THE INSIDER RISK AND EMPLOYEE MONITORING

We are used to reading about insider risk and much research points to employees, contractors and other insiders being one of the biggest threats to organisational security we face. We also know that most of this risk may actually be unintentional risky employee behaviour or the result of poor or outdated security training. Of course, we have a hostile element in the area of the ‘insider’ too and sometimes this can come from ex-employees as well as current ones – poor security normally provides them with the means to attack an organisation. When it comes to our organisational security there are a range of things that have to be considered and among them may be employee monitoring. This could be ensuring that employees are using company assets in line with policies; it might be for disciplinary procedures or for other reasons. So, what are the key elements organisations need to consider when they tackle the insider threat?
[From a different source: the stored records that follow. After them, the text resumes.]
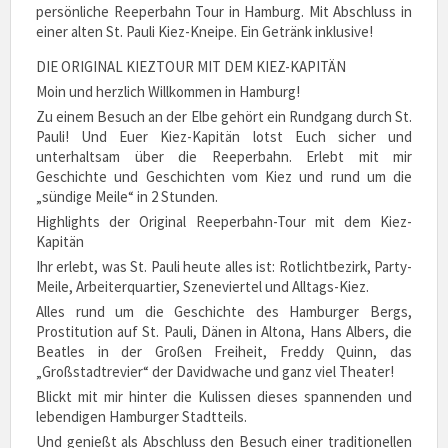
persönliche Reeperbahn Tour in Hamburg. Mit Abschluss in
einer alten St. Pauli Kiez-Kneipe. Ein Getränk inklusive!
DIE ORIGINAL KIEZTOUR MIT DEM KIEZ-KAPITÄN
Moin und herzlich Willkommen in Hamburg!
Zu einem Besuch an der Elbe gehört ein Rundgang durch St.
Pauli! Und Euer Kiez-Kapitän lotst Euch sicher und
unterhaltsam über die Reeperbahn. Erlebt mit mir
Geschichte und Geschichten vom Kiez und rund um die
„sündige Meile“ in 2 Stunden.
Highlights der Original Reeperbahn-Tour mit dem Kiez-
Kapitän
Ihr erlebt, was St. Pauli heute alles ist: Rotlichtbezirk, Party-
Meile, Arbeiterquartier, Szeneviertel und Alltags-Kiez.
Alles rund um die Geschichte des Hamburger Bergs,
Prostitution auf St. Pauli, Dänen in Altona, Hans Albers, die
Beatles in der Großen Freiheit, Freddy Quinn, das
„Großstadtrevier“ der Davidwache und ganz viel Theater!
Blickt mit mir hinter die Kulissen dieses spannenden und
lebendigen Hamburger Stadtteils.
Und genießt als Abschluss den Besuch einer traditionellen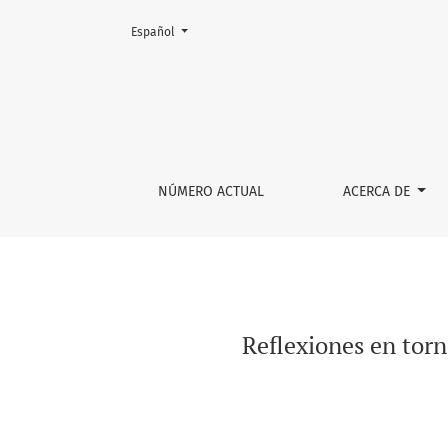
Cambiar el idioma. El actual es:
Español
Reflexiones en torno a una Constitución Pluri
NÚMERO ACTUAL
ACERCA DE
Reflexiones en torn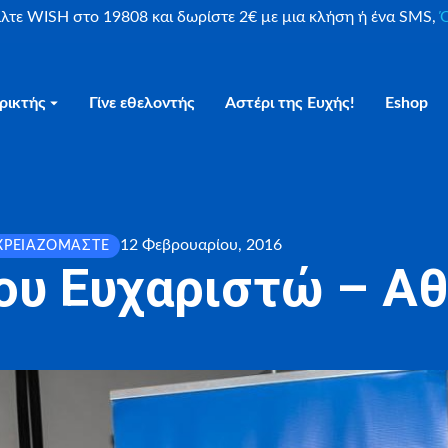
είλτε WISH στο 19808 και δωρίστε 2€ με μια κλήση ή ένα SMS,
Ο
ρικτής
Γίνε εθελοντής
Αστέρι της Ευχής!
Eshop
12 Φεβρουαρίου, 2016
ΧΡΕΙΑΖΌΜΑΣΤΕ
ου Ευχαριστώ – Α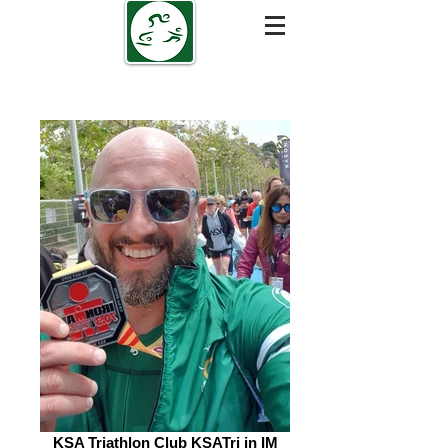
KSA Triathlon Club KSATri in IM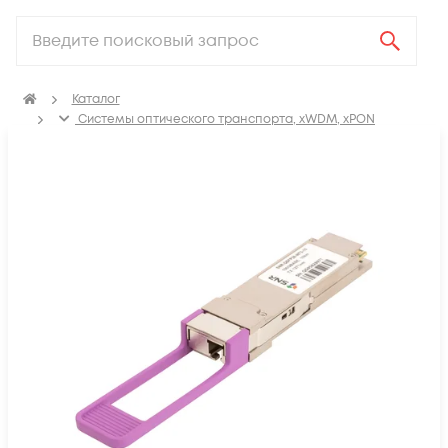
Каталог
Системы оптического транспорта, xWDM, xPON
SFP, GBIC, XFP, SFP+, X2, XENPAK, QSFP+, CFP модули
Модули QSFP28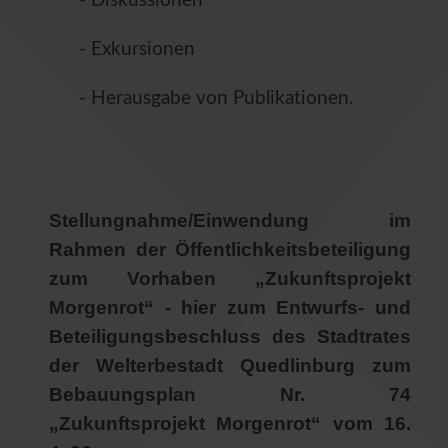
- Diskussionen
- Exkursionen
- Herausgabe von Publikationen.
Stellungnahme/Einwendung im
Rahmen der Öffentlichkeitsbeteiligung
zum Vorhaben „Zukunftsprojekt
Morgenrot“ - hier zum Entwurfs- und
Beteiligungsbeschluss des Stadtrates
der Welterbestadt Quedlinburg zum
Bebauungsplan Nr. 74
„Zukunftsprojekt Morgenrot“ vom 16.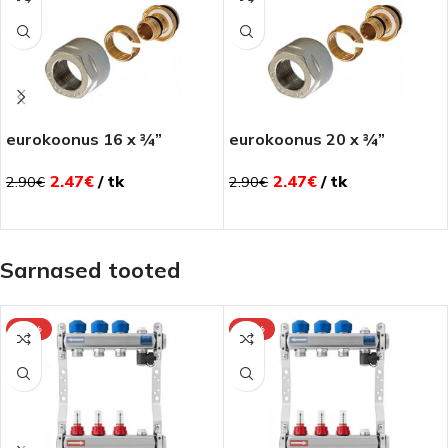
eurokoonus 16 x ¾”
eurokoonus 20 x ¾”
2.47
€
tk
2.47
€
tk
2.90
€
2.90
€
Sarnased tooted
-15%
-15%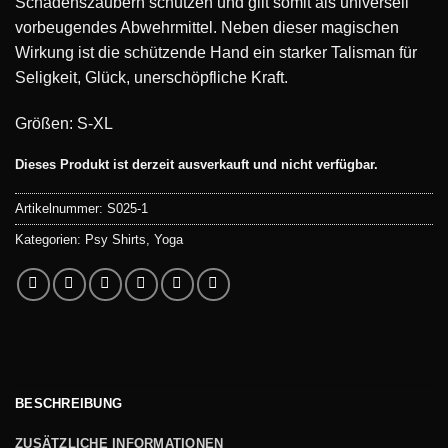
Schadenszaubern schützen und gilt somit als universell
vorbeugendes Abwehrmittel. Neben dieser magischen
Wirkung ist die schützende Hand ein starker Talisman für
Seligkeit, Glück, unerschöpfliche Kraft.
Größen: S-XL
Dieses Produkt ist derzeit ausverkauft und nicht verfügbar.
Artikelnummer:
S025-1
Kategorien:
Psy Shirts
,
Yoga
BESCHREIBUNG
ZUSÄTZLICHE INFORMATIONEN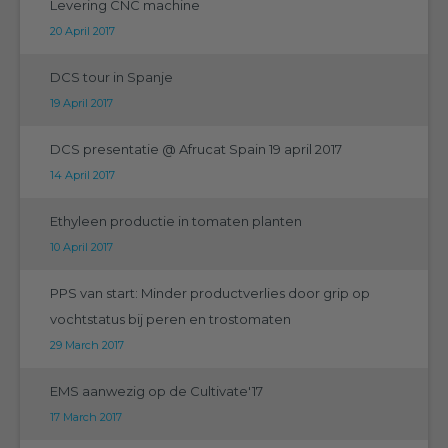
Levering CNC machine
20 April 2017
DCS tour in Spanje
19 April 2017
DCS presentatie @ Afrucat Spain 19 april 2017
14 April 2017
Ethyleen productie in tomaten planten
10 April 2017
PPS van start: Minder productverlies door grip op
vochtstatus bij peren en trostomaten
29 March 2017
EMS aanwezig op de Cultivate'17
17 March 2017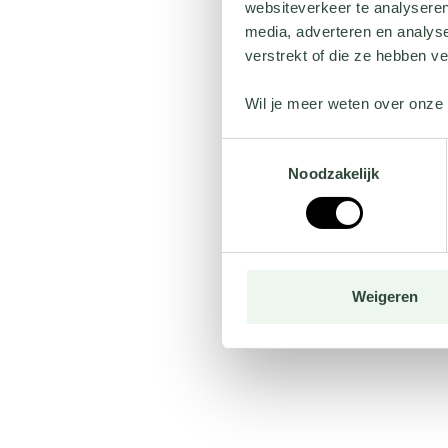
websiteverkeer te analyseren
media, adverteren en analys
verstrekt of die ze hebben v
Wil je meer weten over onze 
Toestemmingsselectie
Noodzakelijk
Weigeren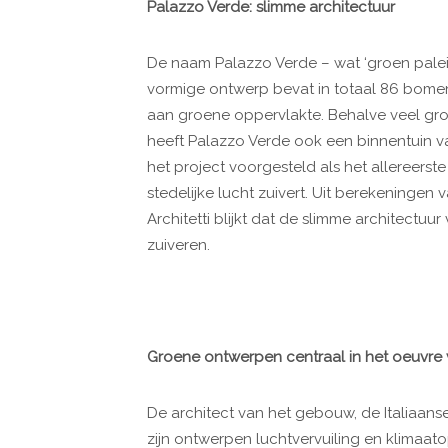
Palazzo Verde: slimme architectuur
De naam Palazzo Verde – wat ‘groen paleis’
vormige ontwerp bevat in totaal 86 bomen,
aan groene oppervlakte. Behalve veel gro
heeft Palazzo Verde ook een binnentuin 
het project voorgesteld als het allereer
stedelijke lucht zuivert. Uit berekeningen
Architetti blijkt dat de slimme architectu
zuiveren.
Groene ontwerpen centraal in het oeuvre 
De architect van het gebouw, de Italiaans
zijn ontwerpen luchtvervuiling en klimaat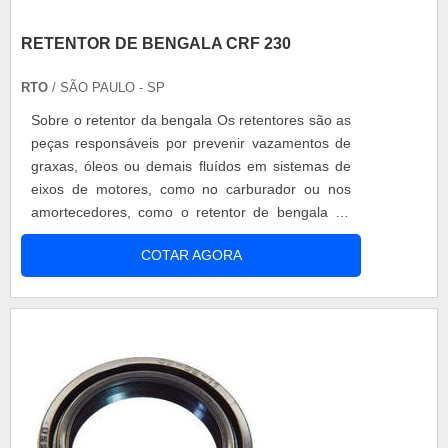
RETENTOR DE BENGALA CRF 230
RTO
/ SÃO PAULO - SP
Sobre o retentor da bengala Os retentores são as
peças responsáveis por prevenir vazamentos de
graxas, óleos ou demais fluídos em sistemas de
eixos de motores, como no carburador ou nos
amortecedores, como o retentor de bengala crf
230 por exemplo. Assim é importante controlar
COTAR AGORA
seu desgaste, com revisões periódicas e
manutenções preventivas, é igualmente
necessário obter peças de qualidade, que
executem perfeitamente suas funções, como no
cas...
A look through the recent Insider Threat Report from Vormetric (Harris Poll and Ovum), indicates that 87 percent of responders felt their organisation was somewhat vulnerable to insider attack. Given that we still measure breach detection in months, and one in four UK employees do not know what phishing is, this level of uncertainty isn’t shocking. Attitudes toward privileged users, such as system administrators (sysadmin) seem to be a growing concern. With god-like, unrestricted access to entire networks, sysadmins can control and enter wherever they choose in many organisations and rogue users with this type of access can be a security nightmare. Almost 40 percent of respondents to the Vormetric survey felt that privileged users were not properly vetted prior to their access privileges being installed and this figure was four points up on the previous survey. Around half of the businesses surveyed have deployed restrictions on access for users, meaning they can only interact with relevant parts of the network for their role. But the concern about unrestricted access for privileged users is going to remain on many business radars until they have risk assessed their non-restricted access policies and decided it is within their risk appetite to allow this access to continue.